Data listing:
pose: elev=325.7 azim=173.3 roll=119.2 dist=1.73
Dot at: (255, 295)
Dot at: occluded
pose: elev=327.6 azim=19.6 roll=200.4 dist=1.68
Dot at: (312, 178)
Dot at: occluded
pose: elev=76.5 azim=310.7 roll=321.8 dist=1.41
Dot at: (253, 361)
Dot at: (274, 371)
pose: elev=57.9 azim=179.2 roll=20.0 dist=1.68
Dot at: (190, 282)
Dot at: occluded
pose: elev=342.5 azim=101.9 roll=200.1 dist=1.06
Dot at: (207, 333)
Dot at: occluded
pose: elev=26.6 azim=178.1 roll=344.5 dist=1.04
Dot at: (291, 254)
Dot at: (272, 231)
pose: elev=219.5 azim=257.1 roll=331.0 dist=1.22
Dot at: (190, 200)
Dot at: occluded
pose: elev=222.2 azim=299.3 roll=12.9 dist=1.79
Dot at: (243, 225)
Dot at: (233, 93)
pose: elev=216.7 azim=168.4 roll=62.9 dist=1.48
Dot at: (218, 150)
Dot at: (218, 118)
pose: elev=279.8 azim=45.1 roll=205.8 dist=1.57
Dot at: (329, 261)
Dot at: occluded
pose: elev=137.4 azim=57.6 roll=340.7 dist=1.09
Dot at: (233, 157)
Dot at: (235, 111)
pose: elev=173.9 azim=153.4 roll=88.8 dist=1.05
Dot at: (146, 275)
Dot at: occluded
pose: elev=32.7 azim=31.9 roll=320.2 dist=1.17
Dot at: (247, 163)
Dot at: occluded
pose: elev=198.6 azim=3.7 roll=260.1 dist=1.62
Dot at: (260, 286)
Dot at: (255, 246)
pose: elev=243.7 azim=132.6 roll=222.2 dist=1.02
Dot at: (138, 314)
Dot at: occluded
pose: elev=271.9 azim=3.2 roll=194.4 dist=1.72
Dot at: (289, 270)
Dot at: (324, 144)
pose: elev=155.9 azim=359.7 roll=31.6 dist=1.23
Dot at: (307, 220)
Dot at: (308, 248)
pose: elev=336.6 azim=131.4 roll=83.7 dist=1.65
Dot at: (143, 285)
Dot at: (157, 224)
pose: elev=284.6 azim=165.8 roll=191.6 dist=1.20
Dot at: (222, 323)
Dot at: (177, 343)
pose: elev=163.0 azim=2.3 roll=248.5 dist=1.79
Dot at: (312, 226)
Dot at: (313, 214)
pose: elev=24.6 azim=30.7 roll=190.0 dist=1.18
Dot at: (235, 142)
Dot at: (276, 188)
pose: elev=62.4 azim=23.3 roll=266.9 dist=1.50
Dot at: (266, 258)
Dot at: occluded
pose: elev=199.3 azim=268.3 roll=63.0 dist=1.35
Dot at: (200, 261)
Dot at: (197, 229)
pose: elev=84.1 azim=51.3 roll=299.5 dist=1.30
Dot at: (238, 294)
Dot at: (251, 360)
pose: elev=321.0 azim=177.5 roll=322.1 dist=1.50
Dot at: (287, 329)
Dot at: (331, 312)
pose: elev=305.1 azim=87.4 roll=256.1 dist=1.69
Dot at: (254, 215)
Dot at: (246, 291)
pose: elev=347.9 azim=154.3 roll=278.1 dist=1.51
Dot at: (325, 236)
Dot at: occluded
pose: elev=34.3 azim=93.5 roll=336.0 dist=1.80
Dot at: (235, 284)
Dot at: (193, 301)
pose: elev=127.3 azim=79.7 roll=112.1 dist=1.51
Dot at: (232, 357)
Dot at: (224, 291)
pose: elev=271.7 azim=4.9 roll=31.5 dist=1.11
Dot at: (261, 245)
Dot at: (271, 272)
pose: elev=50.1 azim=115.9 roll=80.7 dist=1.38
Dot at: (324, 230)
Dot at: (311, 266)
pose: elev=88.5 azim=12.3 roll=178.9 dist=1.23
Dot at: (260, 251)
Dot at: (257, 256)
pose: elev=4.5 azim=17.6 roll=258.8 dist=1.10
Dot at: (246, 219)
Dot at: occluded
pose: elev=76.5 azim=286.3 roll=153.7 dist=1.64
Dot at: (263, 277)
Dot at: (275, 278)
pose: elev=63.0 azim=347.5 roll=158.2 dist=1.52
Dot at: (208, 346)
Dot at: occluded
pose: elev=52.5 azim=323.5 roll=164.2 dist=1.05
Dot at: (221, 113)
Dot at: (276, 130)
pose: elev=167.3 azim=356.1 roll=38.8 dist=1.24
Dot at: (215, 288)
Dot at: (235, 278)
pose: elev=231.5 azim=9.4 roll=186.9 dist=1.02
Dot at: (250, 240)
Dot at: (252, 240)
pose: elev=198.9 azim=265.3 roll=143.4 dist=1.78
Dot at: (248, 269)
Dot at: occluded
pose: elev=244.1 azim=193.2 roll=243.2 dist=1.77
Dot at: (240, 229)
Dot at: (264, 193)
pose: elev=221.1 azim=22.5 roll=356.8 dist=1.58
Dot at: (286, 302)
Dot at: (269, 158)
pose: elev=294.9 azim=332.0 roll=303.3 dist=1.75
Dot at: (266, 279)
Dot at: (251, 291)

TASK TO CARRY OUT:
Render every line of the rows above as a JSON array of strings, one string per line, with blank lines omitted.

CORRECT OUTPUT:
[
  "pose: elev=325.7 azim=173.3 roll=119.2 dist=1.73",
  "Dot at: (255, 295)",
  "Dot at: occluded",
  "pose: elev=327.6 azim=19.6 roll=200.4 dist=1.68",
  "Dot at: (312, 178)",
  "Dot at: occluded",
  "pose: elev=76.5 azim=310.7 roll=321.8 dist=1.41",
  "Dot at: (253, 361)",
  "Dot at: (274, 371)",
  "pose: elev=57.9 azim=179.2 roll=20.0 dist=1.68",
  "Dot at: (190, 282)",
  "Dot at: occluded",
  "pose: elev=342.5 azim=101.9 roll=200.1 dist=1.06",
  "Dot at: (207, 333)",
  "Dot at: occluded",
  "pose: elev=26.6 azim=178.1 roll=344.5 dist=1.04",
  "Dot at: (291, 254)",
  "Dot at: (272, 231)",
  "pose: elev=219.5 azim=257.1 roll=331.0 dist=1.22",
  "Dot at: (190, 200)",
  "Dot at: occluded",
  "pose: elev=222.2 azim=299.3 roll=12.9 dist=1.79",
  "Dot at: (243, 225)",
  "Dot at: (233, 93)",
  "pose: elev=216.7 azim=168.4 roll=62.9 dist=1.48",
  "Dot at: (218, 150)",
  "Dot at: (218, 118)",
  "pose: elev=279.8 azim=45.1 roll=205.8 dist=1.57",
  "Dot at: (329, 261)",
  "Dot at: occluded",
  "pose: elev=137.4 azim=57.6 roll=340.7 dist=1.09",
  "Dot at: (233, 157)",
  "Dot at: (235, 111)",
  "pose: elev=173.9 azim=153.4 roll=88.8 dist=1.05",
  "Dot at: (146, 275)",
  "Dot at: occluded",
  "pose: elev=32.7 azim=31.9 roll=320.2 dist=1.17",
  "Dot at: (247, 163)",
  "Dot at: occluded",
  "pose: elev=198.6 azim=3.7 roll=260.1 dist=1.62",
  "Dot at: (260, 286)",
  "Dot at: (255, 246)",
  "pose: elev=243.7 azim=132.6 roll=222.2 dist=1.02",
  "Dot at: (138, 314)",
  "Dot at: occluded",
  "pose: elev=271.9 azim=3.2 roll=194.4 dist=1.72",
  "Dot at: (289, 270)",
  "Dot at: (324, 144)",
  "pose: elev=155.9 azim=359.7 roll=31.6 dist=1.23",
  "Dot at: (307, 220)",
  "Dot at: (308, 248)",
  "pose: elev=336.6 azim=131.4 roll=83.7 dist=1.65",
  "Dot at: (143, 285)",
  "Dot at: (157, 224)",
  "pose: elev=284.6 azim=165.8 roll=191.6 dist=1.20",
  "Dot at: (222, 323)",
  "Dot at: (177, 343)",
  "pose: elev=163.0 azim=2.3 roll=248.5 dist=1.79",
  "Dot at: (312, 226)",
  "Dot at: (313, 214)",
  "pose: elev=24.6 azim=30.7 roll=190.0 dist=1.18",
  "Dot at: (235, 142)",
  "Dot at: (276, 188)",
  "pose: elev=62.4 azim=23.3 roll=266.9 dist=1.50",
  "Dot at: (266, 258)",
  "Dot at: occluded",
  "pose: elev=199.3 azim=268.3 roll=63.0 dist=1.35",
  "Dot at: (200, 261)",
  "Dot at: (197, 229)",
  "pose: elev=84.1 azim=51.3 roll=299.5 dist=1.30",
  "Dot at: (238, 294)",
  "Dot at: (251, 360)",
  "pose: elev=321.0 azim=177.5 roll=322.1 dist=1.50",
  "Dot at: (287, 329)",
  "Dot at: (331, 312)",
  "pose: elev=305.1 azim=87.4 roll=256.1 dist=1.69",
  "Dot at: (254, 215)",
  "Dot at: (246, 291)",
  "pose: elev=347.9 azim=154.3 roll=278.1 dist=1.51",
  "Dot at: (325, 236)",
  "Dot at: occluded",
  "pose: elev=34.3 azim=93.5 roll=336.0 dist=1.80",
  "Dot at: (235, 284)",
  "Dot at: (193, 301)",
  "pose: elev=127.3 azim=79.7 roll=112.1 dist=1.51",
  "Dot at: (232, 357)",
  "Dot at: (224, 291)",
  "pose: elev=271.7 azim=4.9 roll=31.5 dist=1.11",
  "Dot at: (261, 245)",
  "Dot at: (271, 272)",
  "pose: elev=50.1 azim=115.9 roll=80.7 dist=1.38",
  "Dot at: (324, 230)",
  "Dot at: (311, 266)",
  "pose: elev=88.5 azim=12.3 roll=178.9 dist=1.23",
  "Dot at: (260, 251)",
  "Dot at: (257, 256)",
  "pose: elev=4.5 azim=17.6 roll=258.8 dist=1.10",
  "Dot at: (246, 219)",
  "Dot at: occluded",
  "pose: elev=76.5 azim=286.3 roll=153.7 dist=1.64",
  "Dot at: (263, 277)",
  "Dot at: (275, 278)",
  "pose: elev=63.0 azim=347.5 roll=158.2 dist=1.52",
  "Dot at: (208, 346)",
  "Dot at: occluded",
  "pose: elev=52.5 azim=323.5 roll=164.2 dist=1.05",
  "Dot at: (221, 113)",
  "Dot at: (276, 130)",
  "pose: elev=167.3 azim=356.1 roll=38.8 dist=1.24",
  "Dot at: (215, 288)",
  "Dot at: (235, 278)",
  "pose: elev=231.5 azim=9.4 roll=186.9 dist=1.02",
  "Dot at: (250, 240)",
  "Dot at: (252, 240)",
  "pose: elev=198.9 azim=265.3 roll=143.4 dist=1.78",
  "Dot at: (248, 269)",
  "Dot at: occluded",
  "pose: elev=244.1 azim=193.2 roll=243.2 dist=1.77",
  "Dot at: (240, 229)",
  "Dot at: (264, 193)",
  "pose: elev=221.1 azim=22.5 roll=356.8 dist=1.58",
  "Dot at: (286, 302)",
  "Dot at: (269, 158)",
  "pose: elev=294.9 azim=332.0 roll=303.3 dist=1.75",
  "Dot at: (266, 279)",
  "Dot at: (251, 291)"
]